**What is expected:** Return every text line of the listing below word for word, leaving out the pictures.
##### Supplied material
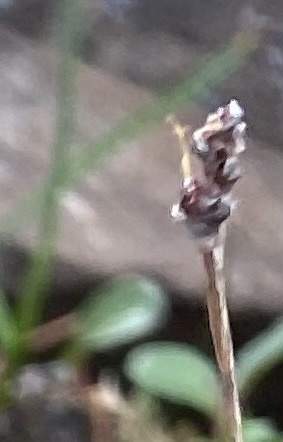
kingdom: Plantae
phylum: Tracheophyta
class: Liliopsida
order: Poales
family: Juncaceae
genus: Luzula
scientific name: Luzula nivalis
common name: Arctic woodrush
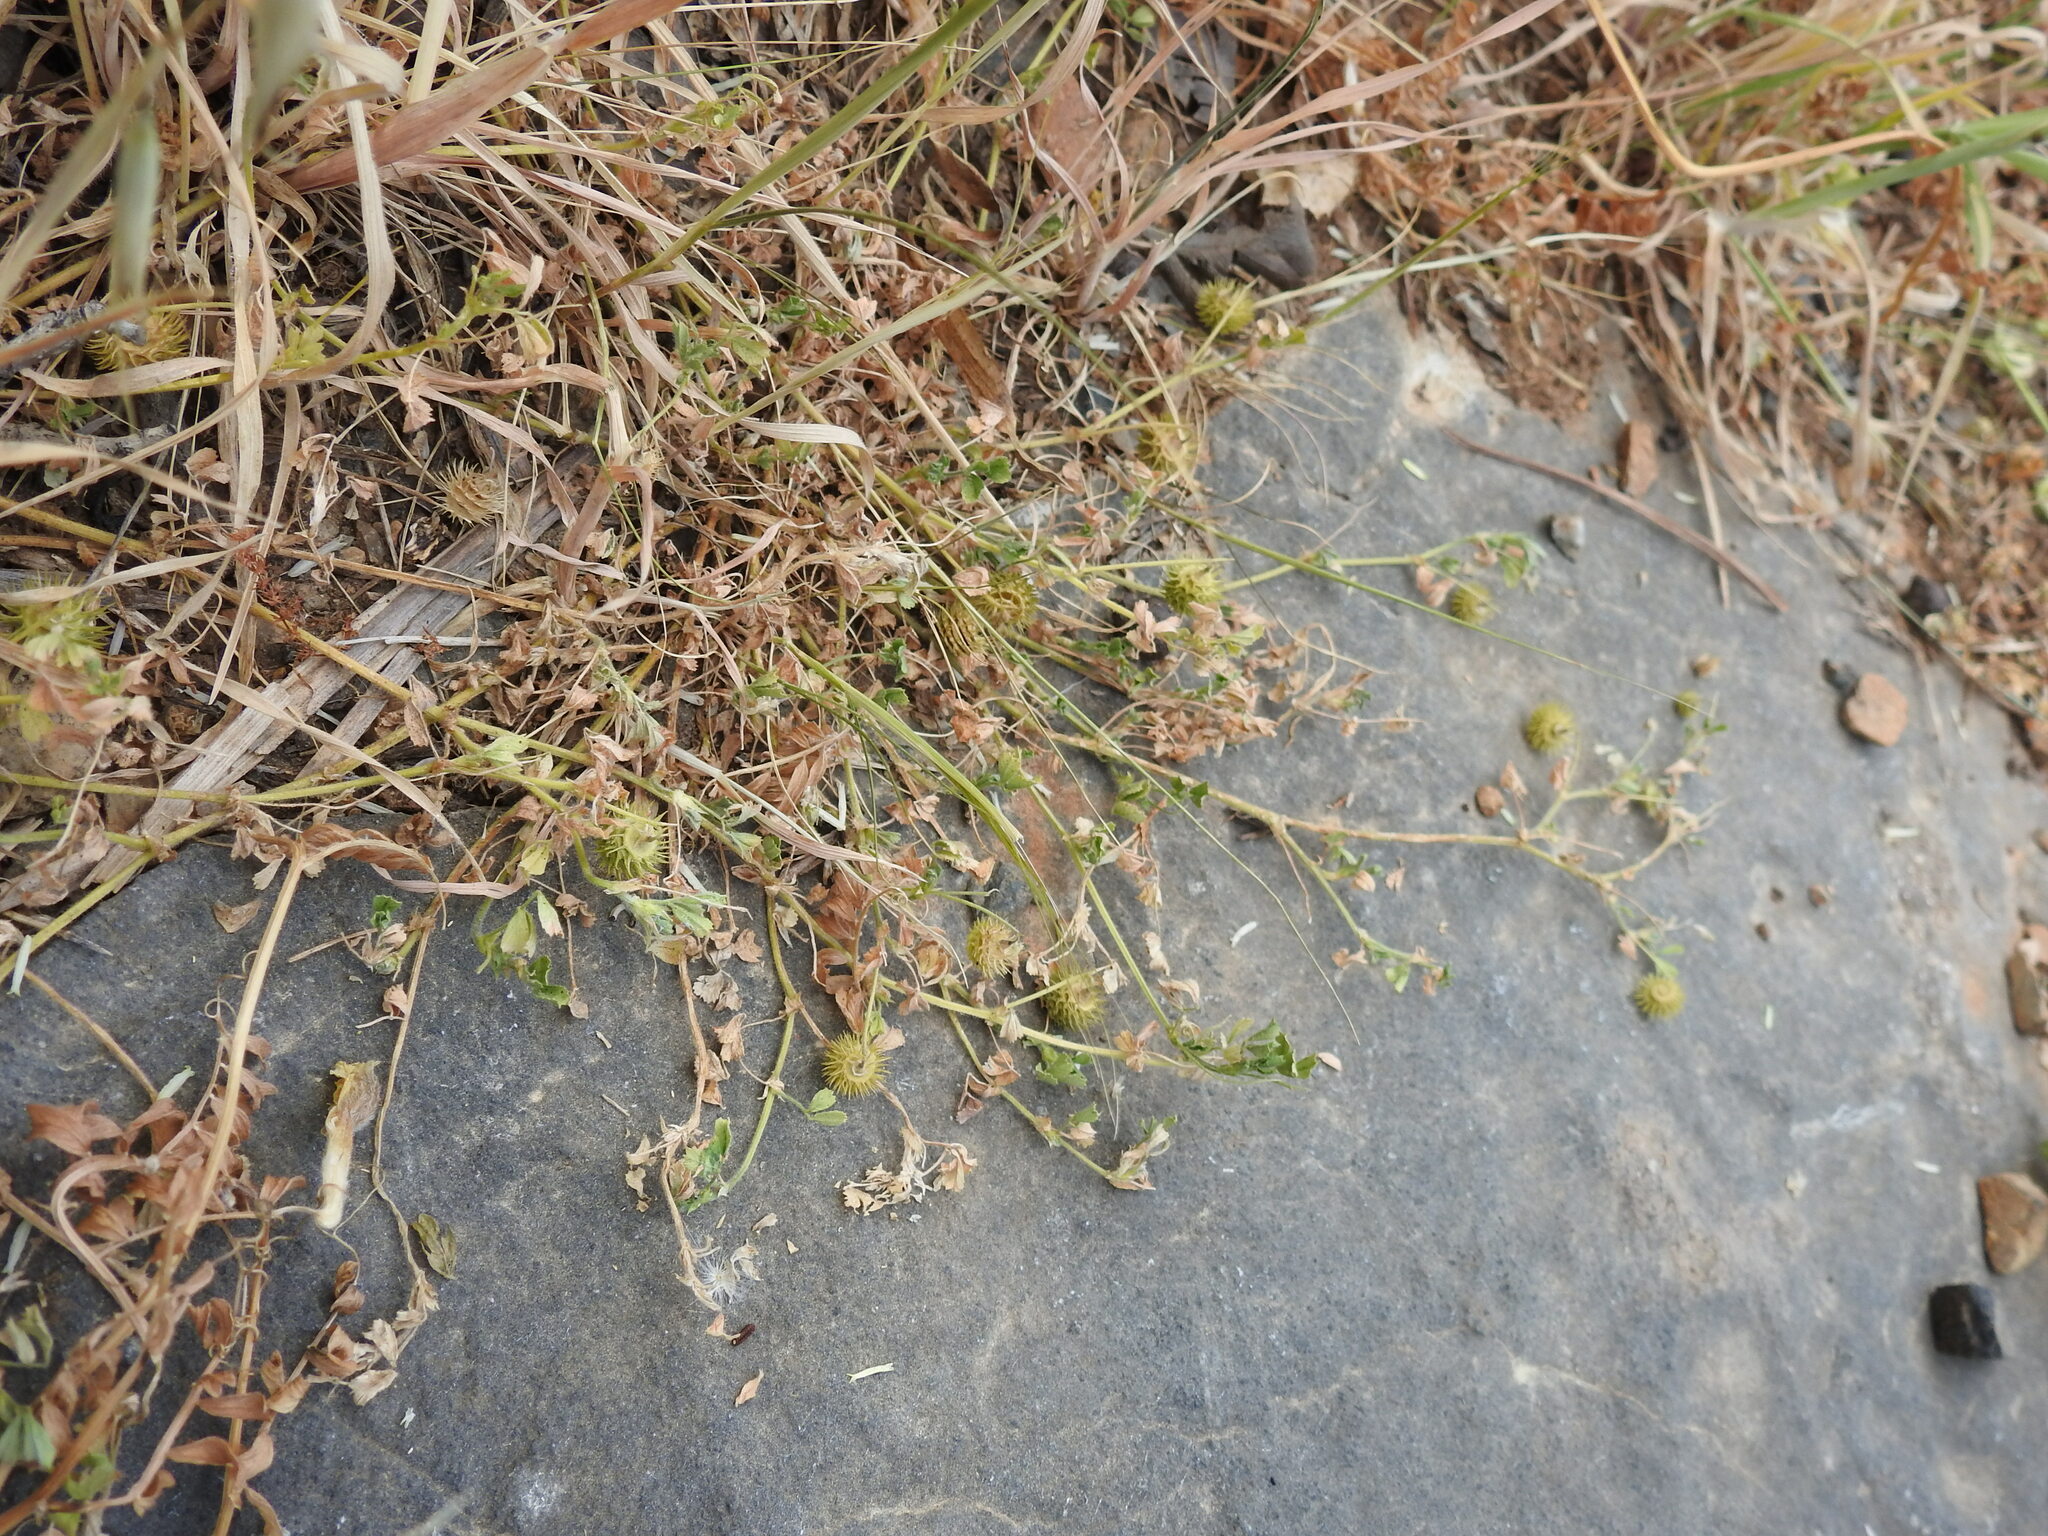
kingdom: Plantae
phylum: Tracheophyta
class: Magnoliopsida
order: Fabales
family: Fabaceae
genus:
##########
**Answer to this exercise:**
kingdom: Plantae
phylum: Tracheophyta
class: Liliopsida
order: Poales
family: Juncaceae
genus: Luzula
scientific name: Luzula nivalis
common name: Arctic woodrush
kingdom: Plantae
phylum: Tracheophyta
class: Magnoliopsida
order: Fabales
family: Fabaceae
genus:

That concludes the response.